У меня тоже, как и у тебя, первые месячные начались в школе. А до того, еще дома, я никак не могла понять, чего это мама все поглядывает на мою грудь. Ты же знаешь, в деревне мы носим только небольшой кусок ткани вместо юбки. Другой одежды у девочек нет. Мы как мальчики. Играем вместе. А когда мне исполнилось десять лет, мать и соседки стали ко мне присматриваться. Смотрели на грудь, особенно когда я танцевала. И как только мать заметила, что бугорки на ней стали расти, она велела мне их прикрывать. И никому не показывать, даже отцу. Она дала мне старую рубашку одного из братьев и показала, как я должна сидеть. А главное – опускать глаза, когда ко мне кто-то обратится. «Только бесстыжие девки из Кигали смотрят мужчинам прямо в лицо», – твердила она. С тобой, наверно, так же было. Но теперь мы должны радоваться каждый месяц при виде нашей крови. Это значит, что мы женщины, настоящие женщины, и у нас будут дети. Ты же знаешь: чтобы быть женщиной, надо иметь детей. Когда тебя выдают замуж, именно этого от тебя и ждут. Для мужа, для его семьи ты ничто, если у тебя не будет детей. Ты просто обязана иметь детей, особенно мальчиков. Только когда у тебя есть сыновья, ты считаешься настоящей женщиной, матерью, и тебя уважают.

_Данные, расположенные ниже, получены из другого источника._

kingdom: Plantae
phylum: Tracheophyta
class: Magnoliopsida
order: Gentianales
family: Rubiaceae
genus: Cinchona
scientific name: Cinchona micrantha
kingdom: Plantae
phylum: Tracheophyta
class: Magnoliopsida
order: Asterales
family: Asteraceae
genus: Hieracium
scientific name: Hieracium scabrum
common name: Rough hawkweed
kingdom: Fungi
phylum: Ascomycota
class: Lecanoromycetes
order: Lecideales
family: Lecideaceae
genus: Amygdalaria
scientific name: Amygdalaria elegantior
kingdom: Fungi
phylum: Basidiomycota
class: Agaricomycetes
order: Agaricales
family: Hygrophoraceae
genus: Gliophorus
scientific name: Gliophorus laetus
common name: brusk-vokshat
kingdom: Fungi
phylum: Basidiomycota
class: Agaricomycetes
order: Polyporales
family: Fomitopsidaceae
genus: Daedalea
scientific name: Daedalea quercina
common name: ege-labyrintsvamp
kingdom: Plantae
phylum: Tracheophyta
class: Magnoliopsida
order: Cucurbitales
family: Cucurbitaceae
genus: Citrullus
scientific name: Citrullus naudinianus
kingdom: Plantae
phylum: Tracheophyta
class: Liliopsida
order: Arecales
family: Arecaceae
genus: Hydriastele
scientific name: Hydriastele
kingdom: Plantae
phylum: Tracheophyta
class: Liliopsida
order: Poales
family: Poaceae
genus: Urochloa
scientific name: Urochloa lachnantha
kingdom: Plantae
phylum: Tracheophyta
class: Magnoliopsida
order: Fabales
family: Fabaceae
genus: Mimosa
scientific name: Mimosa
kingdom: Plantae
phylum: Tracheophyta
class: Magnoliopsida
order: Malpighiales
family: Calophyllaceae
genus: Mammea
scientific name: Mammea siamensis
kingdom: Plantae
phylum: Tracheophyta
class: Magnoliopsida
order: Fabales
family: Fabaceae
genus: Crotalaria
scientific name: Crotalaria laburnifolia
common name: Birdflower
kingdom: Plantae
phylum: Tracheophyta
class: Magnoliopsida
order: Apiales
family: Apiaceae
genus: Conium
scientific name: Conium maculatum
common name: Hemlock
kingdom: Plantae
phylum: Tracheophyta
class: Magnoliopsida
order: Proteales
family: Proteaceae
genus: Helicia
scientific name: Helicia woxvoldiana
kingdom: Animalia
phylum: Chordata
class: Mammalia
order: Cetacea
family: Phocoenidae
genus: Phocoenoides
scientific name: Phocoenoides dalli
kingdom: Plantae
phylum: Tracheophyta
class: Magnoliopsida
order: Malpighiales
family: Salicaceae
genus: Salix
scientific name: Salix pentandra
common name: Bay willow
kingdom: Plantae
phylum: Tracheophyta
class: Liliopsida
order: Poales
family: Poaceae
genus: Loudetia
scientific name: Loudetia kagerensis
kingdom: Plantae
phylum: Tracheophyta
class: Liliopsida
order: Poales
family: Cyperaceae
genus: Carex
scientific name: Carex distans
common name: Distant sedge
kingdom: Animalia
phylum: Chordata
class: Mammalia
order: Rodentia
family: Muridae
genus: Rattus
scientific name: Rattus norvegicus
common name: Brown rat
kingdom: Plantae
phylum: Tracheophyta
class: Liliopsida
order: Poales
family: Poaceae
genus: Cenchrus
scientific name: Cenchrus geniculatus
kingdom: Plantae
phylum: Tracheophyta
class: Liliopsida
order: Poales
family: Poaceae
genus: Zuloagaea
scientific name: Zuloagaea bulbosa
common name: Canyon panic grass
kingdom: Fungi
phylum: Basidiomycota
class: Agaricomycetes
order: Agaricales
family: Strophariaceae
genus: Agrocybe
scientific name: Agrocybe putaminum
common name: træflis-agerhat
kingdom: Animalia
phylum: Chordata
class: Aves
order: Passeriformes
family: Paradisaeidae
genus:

– Конечно, я хочу, чтобы у меня были дети, как у всех. Но я хочу, чтобы мои дети не были ни хуту, ни тутси. И даже не наполовину тутси или наполовину хуту. Я хочу, чтобы это были мои дети, и все. Иногда я думаю, что было бы лучше, если бы у меня вовсе не было детей. Что лучше мне стать монахиней, как сестра Лидвина. Мне кажется, что сестры в своих длинных рясах и покрывалах – уже не женщины, как мы. Ты заметила, что у них совсем нет груди? Думаю, что у монахинь и месячных не бывает. Зачем они им?

– Нет, я уверена, что у сестер такие же месячные, как и у всех женщин. Моя двоюродная сестра живет у сестер Бенебикира[3], она говорила, что им раздают гигиенические средства, как и нам.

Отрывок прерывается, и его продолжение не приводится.